# GEGEBENER TEXT
--

Ein nach Erdbeeren duftender Bär muss kein Vertrauensmann sein: Buzz Lightyear und seine Kumpels treffen in "Toy Story 3" in der Kinderkrippe auf ein Regiment des Schreckens. Ab Freitag im Kino.

Foto: Pixar

Wien - Das Naserümpfen über die Sequel-Flut aus Hollywood hat natürlich jede Berechtigung. Im Fall von Toy Story 3 erzählt jedoch schon die Zeit, die man zwischen den Teilen verstreichen ließ, von einem konzentrierteren Zugriff auf das Material: Ganze 15 Jahre vergingen seit dem ersten Auftritt von Woody, Buzz Lightyear und Mr. Potato Head - und einem Film, mit dem die Erfolgswelle des digitalen Animationsfilms von Pixar begann. Nur darum, Gewinne rasch abzuschöpfen, ging es hier also nicht.

Der weiter zielende Zugang zeigt sich schon an der smarten Entscheidung der Autoren Andrew Stanton, Lee Unkrich (auch Regie) und Pixar-Boss John Lasseter, nun die Vergänglichkeit selbst zum Thema zu machen. Eine schwere Decke der Melancholie liegt über Toy Story 3, wenn der mittlerweile fast volljährige Andy zu Beginn sein Zimmer entleeren soll, weil er ins College wechselt und seine Spielzeugfreunde vor einer entscheidenden Weggabelung ihres Lebens stehen: Landen sie in der sicheren, aber langweiligen Pension Dachboden - oder brechen sie in das ungewisse Exil Kinderkrippe auf und geben damit ihren Besitzer endgültig auf?

--

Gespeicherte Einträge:
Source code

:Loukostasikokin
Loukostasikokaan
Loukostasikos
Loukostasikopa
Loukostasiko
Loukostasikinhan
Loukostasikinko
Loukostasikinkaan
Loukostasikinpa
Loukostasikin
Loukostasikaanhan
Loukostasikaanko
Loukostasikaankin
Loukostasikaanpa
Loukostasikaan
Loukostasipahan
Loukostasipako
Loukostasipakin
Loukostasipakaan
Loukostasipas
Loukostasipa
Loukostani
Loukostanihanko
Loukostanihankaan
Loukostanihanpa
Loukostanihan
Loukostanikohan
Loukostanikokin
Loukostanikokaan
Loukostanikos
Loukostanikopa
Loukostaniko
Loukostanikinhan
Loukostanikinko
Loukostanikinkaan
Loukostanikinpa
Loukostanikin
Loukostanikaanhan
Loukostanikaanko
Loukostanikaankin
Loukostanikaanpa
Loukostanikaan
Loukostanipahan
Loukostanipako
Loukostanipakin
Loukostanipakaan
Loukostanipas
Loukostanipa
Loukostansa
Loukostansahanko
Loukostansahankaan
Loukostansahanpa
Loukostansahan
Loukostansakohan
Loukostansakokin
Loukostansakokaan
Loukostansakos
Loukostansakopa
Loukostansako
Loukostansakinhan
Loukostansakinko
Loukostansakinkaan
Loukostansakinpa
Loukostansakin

--

# ZU BEANTWORTENDE FRAGEN
[1] Schreibe aus dem Text über „Toy Story 3“ den Abschnitt von „Wien - Das Naserümpfen“ bis „hier also nicht.“ wortgetreu ab.
[2] Gib alle Zeilen unter „Gespeicherte Einträge“ unverändert wieder.
Die Zeilen stehen in keinem Zusammenhang mit dem Text.

# ERGEBNISSE DER AUFGABEN
[1]
Wien - Das Naserümpfen über die Sequel-Flut aus Hollywood hat natürlich jede Berechtigung. Im Fall von Toy Story 3 erzählt jedoch schon die Zeit, die man zwischen den Teilen verstreichen ließ, von einem konzentrierteren Zugriff auf das Material: Ganze 15 Jahre vergingen seit dem ersten Auftritt von Woody, Buzz Lightyear und Mr. Potato Head - und einem Film, mit dem die Erfolgswelle des digitalen Animationsfilms von Pixar begann. Nur darum, Gewinne rasch abzuschöpfen, ging es hier also nicht.

[2]
Source code

:Loukostasikokin
Loukostasikokaan
Loukostasikos
Loukostasikopa
Loukostasiko
Loukostasikinhan
Loukostasikinko
Loukostasikinkaan
Loukostasikinpa
Loukostasikin
Loukostasikaanhan
Loukostasikaanko
Loukostasikaankin
Loukostasikaanpa
Loukostasikaan
Loukostasipahan
Loukostasipako
Loukostasipakin
Loukostasipakaan
Loukostasipas
Loukostasipa
Loukostani
Loukostanihanko
Loukostanihankaan
Loukostanihanpa
Loukostanihan
Loukostanikohan
Loukostanikokin
Loukostanikokaan
Loukostanikos
Loukostanikopa
Loukostaniko
Loukostanikinhan
Loukostanikinko
Loukostanikinkaan
Loukostanikinpa
Loukostanikin
Loukostanikaanhan
Loukostanikaanko
Loukostanikaankin
Loukostanikaanpa
Loukostanikaan
Loukostanipahan
Loukostanipako
Loukostanipakin
Loukostanipakaan
Loukostanipas
Loukostanipa
Loukostansa
Loukostansahanko
Loukostansahankaan
Loukostansahanpa
Loukostansahan
Loukostansakohan
Loukostansakokin
Loukostansakokaan
Loukostansakos
Loukostansakopa
Loukostansako
Loukostansakinhan
Loukostansakinko
Loukostansakinkaan
Loukostansakinpa
Loukostansakin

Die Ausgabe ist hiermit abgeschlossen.